Falar de assédio moral no ambiente de trabalho não é apenas discutir normas jurídicas — é olhar para pessoas. Por trás de cada caso existe alguém que teve sua autoestima ferida, sua dignidade diminuída e sua rotina transformada em um espaço de medo. E é exatamente por isso que compreender o assédio moral organizacional é tão importante.

Diferente do assédio pontual, geralmente cometido por uma pessoa específica, o assédio moral organizacional ocorre quando a própria estrutura, cultura ou prática da empresa incentiva comportamentos abusivos. É silencioso, repetitivo e, muitas vezes, camuflado como “pressão por resultados”.
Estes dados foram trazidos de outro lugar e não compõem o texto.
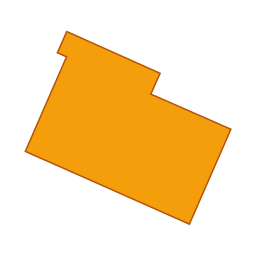 outline of Hettinger, North Dakota, United States of America, rotated 204°
{"feature_id": "52423323B76867023232098", "entity_name": "Hettinger", "entity_type": "district", "adm_level": 2, "iso_a3": "USA", "parent_name": "United States of America", "parent_adm1": "North Dakota", "projection": "mercator", "projection_center": [-102.401, 46.418], "detail": "fine", "context": "isolated", "style": "filled", "palette": "amber", "viewbox_px": 256, "rotation_deg": 204, "n_neighbors": 0, "source": "geoboundaries", "source_scale": "gbopen_adm2", "svg_char_len": 307}
<svg xmlns="http://www.w3.org/2000/svg" viewBox="0 0 256 256"><g transform="rotate(204 128 128)"><path d="M32.8,65.1L33.5,168.7L110.6,168.3L120.9,168.2L120.9,191.0L223.2,191.2L223.1,168.0L213.1,168.0L212.3,64.9L203.0,64.8L161.9,65.0L32.8,65.1Z" fill="#f59e0b" stroke="#b45309" stroke-width="1.5"/></g></svg>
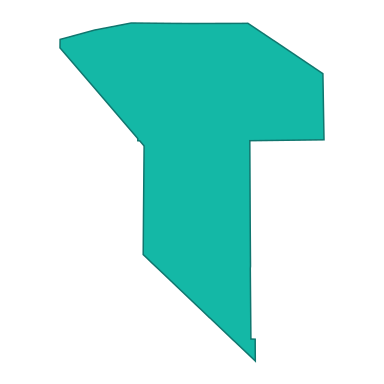 Nye, Nevada, United States of America
{"feature_id": "52423323B59835765201316", "entity_name": "Nye", "entity_type": "district", "adm_level": 2, "iso_a3": "USA", "parent_name": "United States of America", "parent_adm1": "Nevada", "projection": "albers", "projection_center": [-116.514, 37.564], "detail": "fine", "context": "isolated", "style": "filled", "palette": "teal", "viewbox_px": 384, "rotation_deg": 0, "n_neighbors": 0, "source": "geoboundaries", "source_scale": "gbopen_adm2", "svg_char_len": 653}
<svg xmlns="http://www.w3.org/2000/svg" viewBox="0 0 384 384"><path d="M191.1,23.5L172.6,23.4L131.2,23.0L94.8,30.0L87.4,32.0L60.1,39.4L60.0,47.9L100.9,95.5L137.8,138.6L137.8,140.7L139.8,140.9L144.0,145.8L144.1,147.3L143.5,212.6L143.2,254.6L146.1,257.3L151.5,262.6L157.1,267.8L195.8,304.6L199.3,307.9L200.4,308.9L209.6,317.8L210.0,318.0L220.6,328.1L233.7,340.6L234.1,340.9L249.6,355.6L251.3,357.2L254.7,360.4L255.3,361.0L255.2,344.3L255.2,339.2L250.9,339.0L250.3,268.3L250.5,266.2L250.2,222.6L249.8,140.7L324.0,139.8L322.9,73.7L273.8,40.6L273.1,40.2L247.9,23.3L240.9,23.4L240.1,23.4L191.1,23.5Z" fill="#14b8a6" stroke="#0f766e" stroke-width="1.5"/></svg>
Como identificar práticas de assédio moral sistemático?

Aqui estão sinais claros de que a empresa pode estar reproduzindo esse tipo de violência:

1. Metas inatingíveis e pressão contínua

Quando objetivos são definidos não para incentivar, mas para punir, humilhar ou expor falhas, há um terreno fértil para o assédio institucionalizado.

2. Falta de transparência na comunicação

Mudanças repentinas de função, retirada injustificada de responsabilidades ou instruções contraditórias são táticas que desestabilizam emocionalmente o trabalhador.

3. Normalização de constrangimentos

Frases como “é assim mesmo aqui”, “quem quiser que aguente” ou “a pressão faz parte” demonstram uma cultura permissiva — e perigosa.

4. Isolamento estratégico

Excluir o trabalhador de reuniões, grupos, decisões ou comunicação relevante é uma forma sutil (e comum) de atacar a dignidade.

5. Lideranças treinadas para “pressionar”

Quando o comando incentiva comportamentos agressivos sob o argumento de produtividade, o problema está no topo da pirâmide.

E qual o papel do empregador?

O empregador tem o dever legal e ético de garantir um ambiente de trabalho saudável.
Isso inclui implementar programas de compliance trabalhista, criar canais confiáveis de denúncia, treinar lideranças e agir com firmeza quando condutas abusivas forem identificadas.
Ignorar o problema também é uma forma de responsabilidade.

Mais do que uma obrigação jurídica, combater o assédio moral organizacional é um compromisso com a dignidade humana.
Empresas que cuidam de pessoas colhem produtividade, respeito e sustentabilidade.